I do, however, have couple reservations on that. Retrenchment is defined as the act of retrenching; a cutting down or off, as by the reduction of expenses. It is not going to help, even if to assume that Trump Administration succeeds in part in doing this. It is too late for that, because the problem is deeper and systemic on a historic scale. It is the car engine which is broken, not the driver who's got sick, and that is what neither "supremacists" nor "realists" can understand. The question is not about "retrenchment", especially when one understands that the United States has neither resources nor viable doctrine to fight conventionally even near-peer and win, not to speak of great powers such as China or Russia, no--the issue today is will the United States preserve itself as a viable state without imploding into the ethnic violence and economic collapse which even Wall Street-trained shysters from economy cannot hide anymore. The statistics is out there:
And it is not encouraging, to put it mildly.
Retrenching will not change America's fates much, addressing catastrophic structural deformities brought on by suicidal domestic and foreign policies, may. In this sense, the United States may be an exceptional nation, exceptional in a sense of blowing two historic opportunities handed to it by providence, once after the WW II, and then, with the collapse of the Soviet Union, in a manner and with degree of hubris in a historically short time, instance, really, seldom recorded in human history. I don't think the United States wants this kind of exceptional distinction.
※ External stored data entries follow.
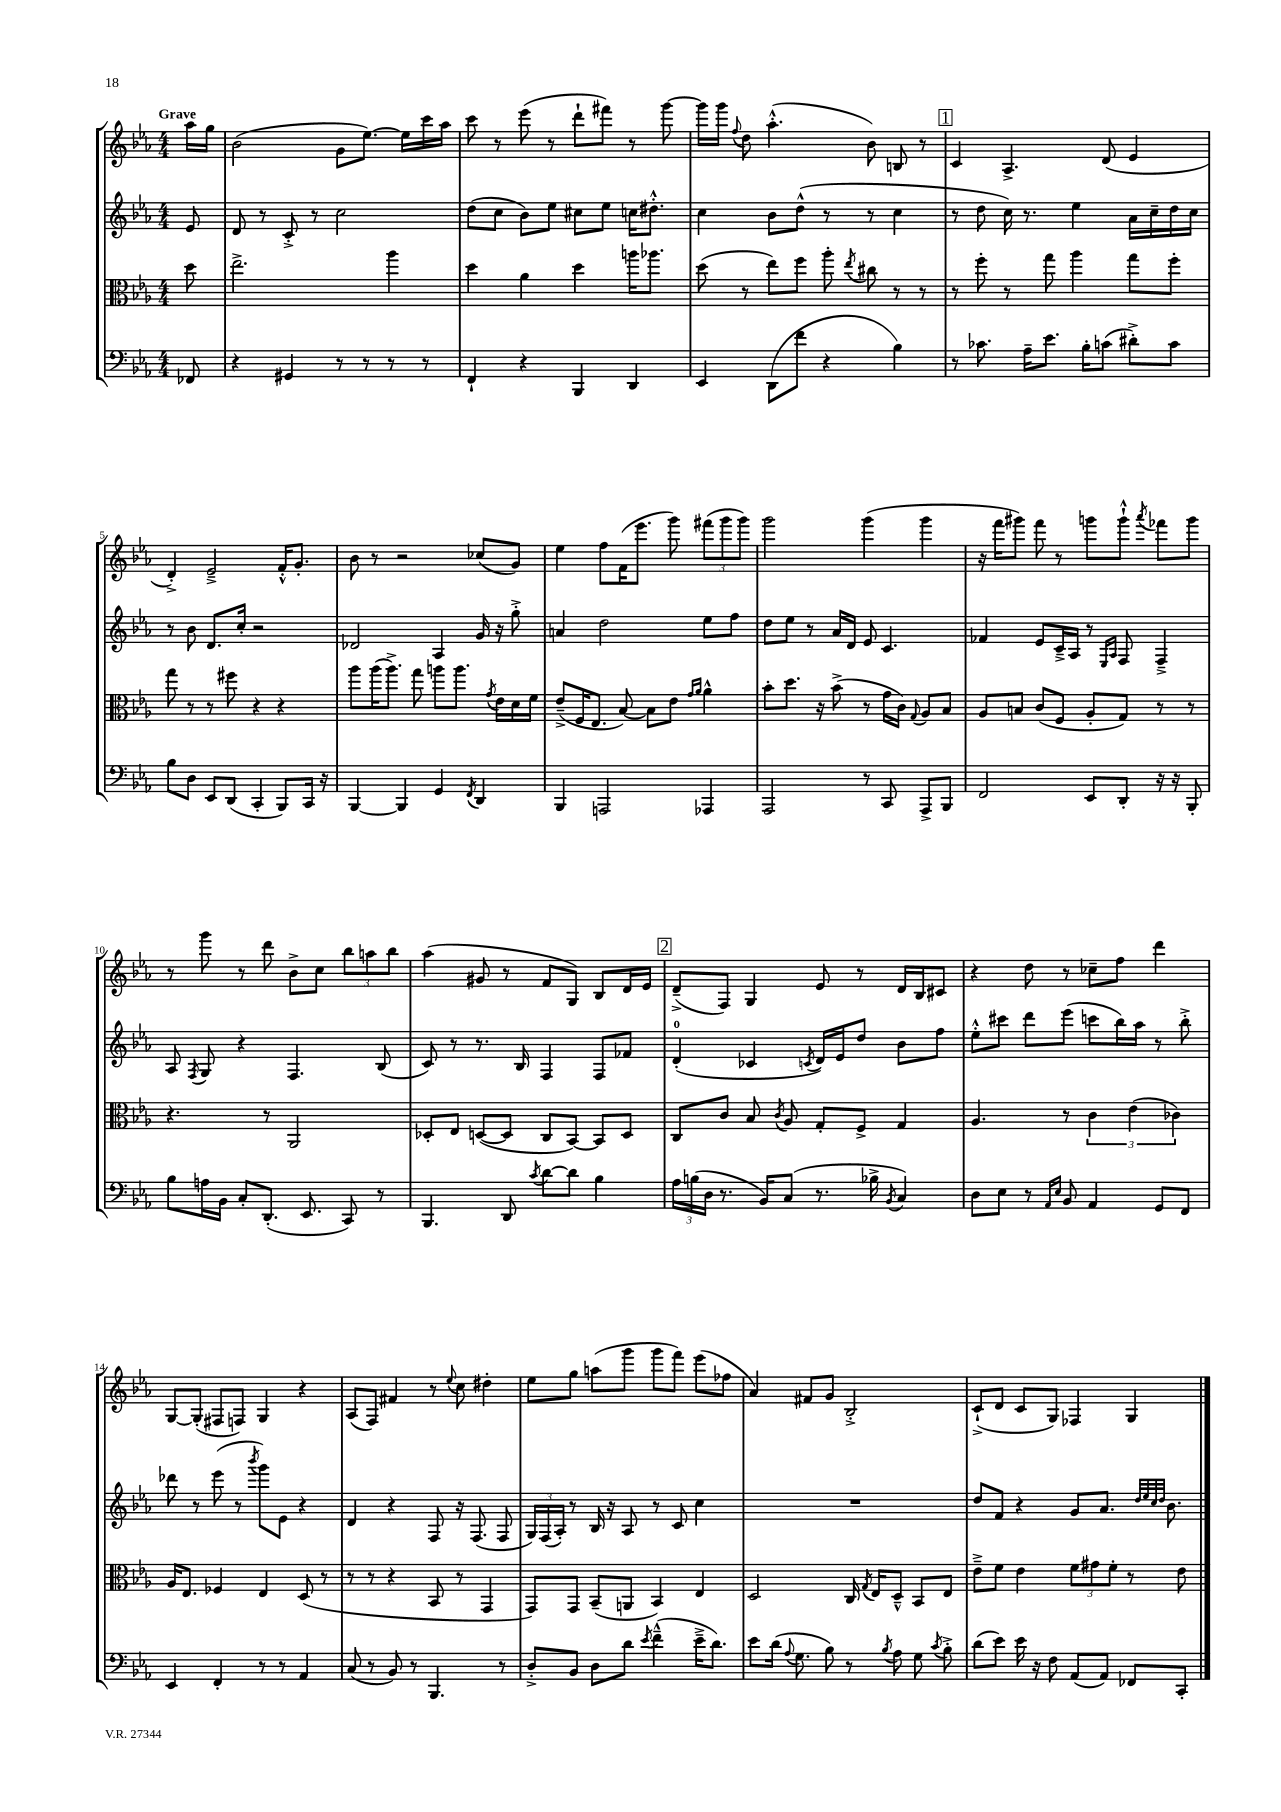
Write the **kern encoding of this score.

**kern	**kern	**kern	**kern
*staff4	*staff3	*staff2	*staff1
*clefF4	*clefC3	*clefG2	*clefG2
*k[b-e-a-]	*k[b-e-a-]	*k[b-e-a-]	*k[b-e-a-]
*M4/4	*M4/4	*M4/4	*M4/4
8FF-	8dd	8e-	16aa-
.	.	.	16gg
=	=	=	=
4r	2.ee-^	8d	(2b-
.	.	8r	.
4GG#	.	8c'^	.
.	.	8r	.
8r	.	2cc	8g
8r	.	.	[8.ee-)
8r	4aa-	.	.
.	.	.	16ee-]
8r	.	.	16ccc
.	.	.	16aa-
=	=	=	=
4FF`	4dd	(8dd	8ccc
.	.	8cc	8r
4r	4a-	8b-)	(8eee-
.	.	8ee-	8r
4BBB-	4dd	8cc#	8ddd`
.	.	8ee-	8fff#)
4DD	16aa	16cc	8r
.	8.aa-	8.dd#'^^	.
.	.	.	[8ggg
=	=	=	=
4EE-	(8dd	4cc	16ggg]
.	.	.	16ggg
.	.	.	8qqff
.	8r	.	8dd
(8DD	8ee-)	8b-	(4.aa-'^^
8f	8ff	(8dd^^	.
4r	8aa-'	8r	.
.	8qee-	.	.
.	8cc#	8r	8b-)
4B-)	8r	4cc	8B
.	8r	.	8r
=	=	=	=
8r	8r	8r	4c
8.c-	8ff'	8dd	.
.	8r	16cc)	4.A-^
16A-~	.	8.r	.
8.e-	8gg	.	.
.	4aa-	4ee-	.
16B-'	.	.	.
(8c	.	.	(8d
8d#'^)	8gg	16a-	4e-
.	.	16cc~	.
8c	8ff'	16dd	.
.	.	16cc	.
=	=	=	=
8B-	8gg	8r	4d'^)
8D	8r	8b-	.
8EE-	8r	8.d	2e-~^
(8DD	8ff#	.	.
.	.	16cc'	.
4CC'	4r	2r	.
8BBB-)	4r	.	16f'^^
.	.	.	8.g'
16CC	.	.	.
16r	.	.	.
=	=	=	=
[4BBB-	8aa-	2d-	8b-
.	(16aa-	.	8r
.	8.aa-^)	.	.
4BBB-]	.	.	2r
.	8gg	.	.
4GG	8aa	4A-	.
.	8.aa	.	.
8qFF	.	.	.
4DD	.	16g	(8cc-
.	8qg	.	.
.	16e-	16r	.
.	16d	8gg'^	8g)
.	16f	.	.
=	=	=	=
4BBB-	(8e-~^	4a	4ee-
.	16F	.	.
.	8.E-	.	.
2AAA	.	2dd	8ff
.	[8B-)	.	(16f
.	.	.	8.eee-
.	8B-]	.	.
.	8e-	.	8ggg)
.	16qqg	.	.
.	16qqa-	.	.
4AAA-	4a-^^	8ee-	(12fff#
.	.	.	12ggg
.	.	8ff	.
.	.	.	12ggg)
=	=	=	=
2AAA-	8b-'	8dd	2ggg
.	8.dd	8ee-	.
.	.	8r	.
.	16r	.	.
.	(8b-^	16a-	.
.	.	16d	.
8r	8r	8e-	(4ggg
8CC	16g	4.c	.
.	16c)	.	.
.	8qqG	.	.
8AAA-^	8A-	.	4ggg
8BBB-	8B-	.	.
=	=	=	=
2FF	8A-	4f-	16r
.	.	.	16fff
.	8B	.	8ggg#)
.	(8c	8e-	8fff
.	8F	16c~^	8r
.	.	16A-	.
8EE-	8A-'	8r	8ggg
.	.	16qqE-	.
.	.	16qqA-	.
8DD'	8G)	8F	8ggg`^^
.	.	.	8qaaa-
16r	8r	4F~^	8fff-
16r	.	.	.
8BBB-'	8r	.	8ggg
=	=	=	=
8B-	4.r	8A-	8r
.	.	8qF	.
16A	.	8G	8ggg
16BB-	.	.	.
8C'	.	4r	8r
(8.DD'	8r	.	8ddd
.	2AA-	4.F	8b-^
8.EE-	.	.	.
.	.	.	8cc
8CC)	.	.	12bb-
.	.	.	12aa
8r	.	(8B-	.
.	.	.	12bb-
=	=	=	=
4.BBB-	8D-'	8c)	(4aa-
.	8E-	8r	.
.	([8D	8.r	8g#
8DD	8D]	.	8r
.	.	16B-	.
8qc	.	.	.
[8d	8C	4F	8f
8d]	[8BB-)	.	8G)
4B-	8BB-]	8F	8B-
.	8D	8f-	16d
.	.	.	16e-
=	=	=	=
24A-	8C	(4d'	(8d~^
(24B	.	.	.
24D	.	.	.
8.r	8c	.	8F)
.	8B-	4c-	4G
16BB-)	.	.	.
.	8qc	.	.
(8C	8A-	.	.
.	.	8qc	.
8.r	8G'	16d)	8e-
.	.	16e-	.
.	8F^	8dd	8r
16B-^	.	.	.
8qBB-	.	.	.
4C)	4G	8b-	16d
.	.	.	16B-
.	.	8ff	8c#
=	=	=	=
8D	4.A-	8ee-'^^	4r
8E-	.	8ccc#	.
8r	.	8ddd	8dd
16qqAA-	.	.	.
16qqE-	.	.	.
8BB-	8r	(8eee-	8r
4AA-	6c	8ccc	8cc-~
.	.	16bb-)	8ff
.	(6e-	.	.
.	.	16aa-	.
8GG	.	8r	4ddd
.	6c-)	.	.
8FF	.	8bb-'^	.
=	=	=	=
4EE-	16A-	8ddd-	[8G
.	8.E-	.	.
.	.	8r	(8G']
4FF'	4F-	(8eee-	8F#
.	.	8r	8F)
.	.	8qbbb-	.
8r	4E-	8ggg)	4G
8r	.	8e-	.
4AA-	(8D	4r	4r
.	8r	.	.
=	=	=	=
(8C	8r	4d	(8A-
8r	8r	.	8F)
8BB-)	4r	4r	4f#
8r	.	.	.
4.BBB-	8BB-	8F	8r
.	.	.	8qqee-
.	8r	16r	8cc
.	.	(8.F	.
.	4GG	.	4dd#'
8r	.	8F	.
=	=	=	=
8D'^	8GG)	24G)	8ee-
.	.	(24F	.
.	.	24A-')	.
8BB-	8GG	8r	8gg
8D	(8BB-~	16B-	(8aa
.	.	16r	.
8d	8AA	8A-	8ggg
8qe-	.	.	.
(4f~^^	4BB-)	8r	8ggg
.	.	8c	8fff)
16e-~^	4E-	4cc	(8eee-
8.d)	.	.	.
.	.	.	8ff-
=	=	=	=
8e-	2D	1r	4a-)
(16d	.	.	.
8qqA-	.	.	.
8.G	.	.	.
.	.	.	8f#
8B-)	.	.	8g
8r	16C	.	2B-'^
.	8qG	.	.
.	16E-	.	.
8qB-	.	.	.
8A-	8D~^^	.	.
8G	8BB-	.	.
8qc	.	.	.
8B-'^	8E-	.	.
=	=	=	=
(8d	8e-~^	8dd	(8c`^
8e-)	8f	8f	8d
16e-	4e-	4r	8c
16r	.	.	.
8F	.	.	8G)
(8AA-	12f	8g	4F-
.	12g#	.	.
8AA-)	.	8.a-	.
.	12f'	.	.
8FF-	8r	.	4G
.	.	32qqdd	.
.	.	32qqee-	.
.	.	32qqcc	.
.	.	32qqdd	.
.	.	8.b-	.
8CC'	8e-	.	.
==	==	==	==
*-	*-	*-	*-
For me, however, it is a painful personal journey, seeing the country me and my family love as our home, disintegrating in a front of our eyes into chaos and insolvency precisely because those who run it (into the ground) have no understanding of circumstances and cannot react, forget being proactive, to them by taking necessary steps to arrest this dangerous collapse. Are they even capable of that? I don't think so, no matter the scale of tactical differences between "supremacists" and "realists". As I predicted more than 5 years ago, yes, I am doing it again:
Tik tok, tik tok, tik tok...the reality is finally here.